La expresión «Hagamos» llama poderosamente la atención porque está escrita en plural y no en singular. Dios no dijo: «Haré al hombre», sino «Hagamos al hombre a nuestra imagen». Más adelante vuelve a aparecer este lenguaje plural cuando Dios declara: «He aquí el hombre es como uno de nosotros» (Génesis 3:22). Estas expresiones han sido objeto de estudio durante siglos.

A la luz de toda la revelación bíblica, especialmente del Nuevo Testamento, muchos cristianos entienden que estos versículos representan una conversación dentro de la Trinidad. La Biblia enseña que existe un solo Dios (Deuteronomio 6:4), pero ese único Dios se ha revelado eternamente en tres personas distintas: el Padre, el Hijo y el Espíritu Santo. No son tres dioses, sino un solo Dios que comparte la misma naturaleza divina.

Génesis presenta esta pluralidad de manera implícita, mientras que el Nuevo Testamento la revela con mayor claridad.

El Nuevo Testamento confirma que el Hijo participó activamente en la creación. El apóstol Juan declara: «Todas las cosas por Él fueron hechas, y sin Él nada de lo que ha sido hecho fue hecho» (Juan 1:3).

Asimismo, Colosenses 1:16-17 afirma que todas las cosas fueron creadas por medio de Cristo y para Él. De igual manera, Génesis 1:2 menciona que el Espíritu de Dios se movía sobre la faz de las aguas, mostrando también Su participación en la obra creadora. De esta forma, la Biblia presenta al Padre, al Hijo y al Espíritu Santo actuando en perfecta unidad desde el principio.

Ser creados a imagen y semejanza de Dios no significa que Dios posea un cuerpo humano, pues Dios es Espíritu (Juan 4:24). Más bien, significa que el ser humano fue creado con cualidades que reflejan el carácter de su Creador: inteligencia, conciencia moral, capacidad de amar, razonar, crear, comunicarse, ejercer dominio responsable sobre la creación y, sobre todo, tener comunión con Dios. Ninguna otra criatura recibió este privilegio.

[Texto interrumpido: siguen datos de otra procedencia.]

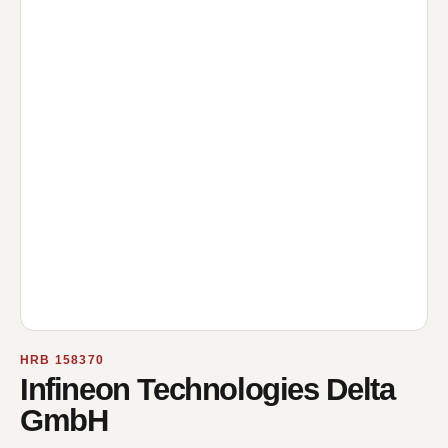
HRB 158370
Infineon Technologies Delta
GmbH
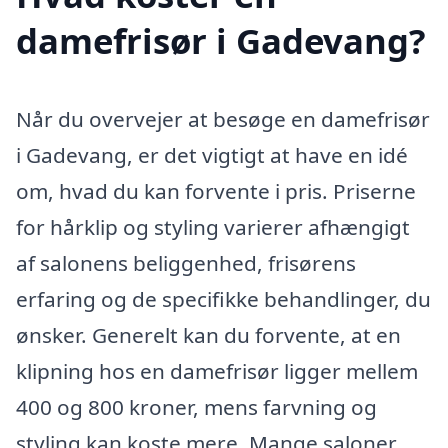
damefrisør i Gadevang?
Når du overvejer at besøge en damefrisør
i Gadevang, er det vigtigt at have en idé
om, hvad du kan forvente i pris. Priserne
for hårklip og styling varierer afhængigt
af salonens beliggenhed, frisørens
erfaring og de specifikke behandlinger, du
ønsker. Generelt kan du forvente, at en
klipning hos en damefrisør ligger mellem
400 og 800 kroner, mens farvning og
styling kan koste mere. Mange saloner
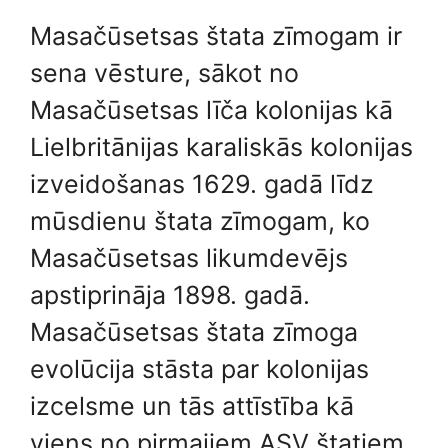
Masačūsetsas štata zīmogam ir
sena vēsture, sākot no
Masačūsetsas līča kolonijas kā
Lielbritānijas karaliskās kolonijas
izveidošanas 1629. gadā līdz
mūsdienu štata zīmogam, ko
Masačūsetsas likumdevējs
apstiprināja 1898. gadā.
Masačūsetsas štata zīmoga
evolūcija stāsta par kolonijas
izcelsme un tās attīstība kā
viens no pirmajiem ASV štatiem.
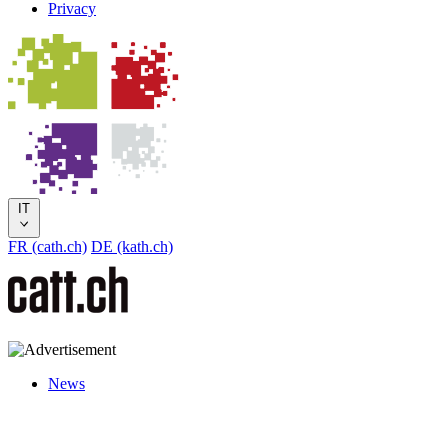
Privacy
IT
FR (cath.ch)
DE (kath.ch)
News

Aunque el pecado dañó esa imagen, no la destruyó por completo. La caída de Adán y Eva introdujo el pecado y la muerte en la humanidad, afectando profundamente la naturaleza humana. Sin embargo, Dios no abandonó Su propósito. A través de Jesucristo, el hombre puede ser restaurado. La Biblia enseña que Cristo es «la imagen del Dios invisible» (Colosenses 1:15) y que los creyentes son transformados progresivamente para conformarse a Su imagen (Romanos 8:29; 2 Corintios 3:18).

La realidad de la Trinidad continúa siendo uno de los grandes misterios de la fe cristiana. La mente humana no puede comprender plenamente cómo un solo Dios existe eternamente en tres personas distintas. Sin embargo, las Escrituras revelan suficiente información para creer esta verdad con confianza. No se trata de una contradicción, sino de una realidad que supera nuestra comprensión finita. Como ocurre con muchos atributos de Dios, podemos conocer lo que Él ha decidido revelar, aunque no podamos entender completamente Su naturaleza infinita.

Génesis 1:26 nos recuerda que el ser humano no es el resultado del azar ni de un accidente cósmico. Fue creado deliberadamente por Dios, con un propósito eterno y con un valor incomparable. La expresión «Hagamos al hombre» anticipa la maravillosa unidad del Padre, del Hijo y del Espíritu Santo, que obran juntos desde el principio de la creación. Esta verdad nos invita a reconocer que fuimos creados para reflejar el carácter de Dios, vivir en comunión con Él y glorificarlo en todo lo que hacemos.

Glorias y alabanzas al Dios de Israel, el Eterno y soberano nuestro. Maranata.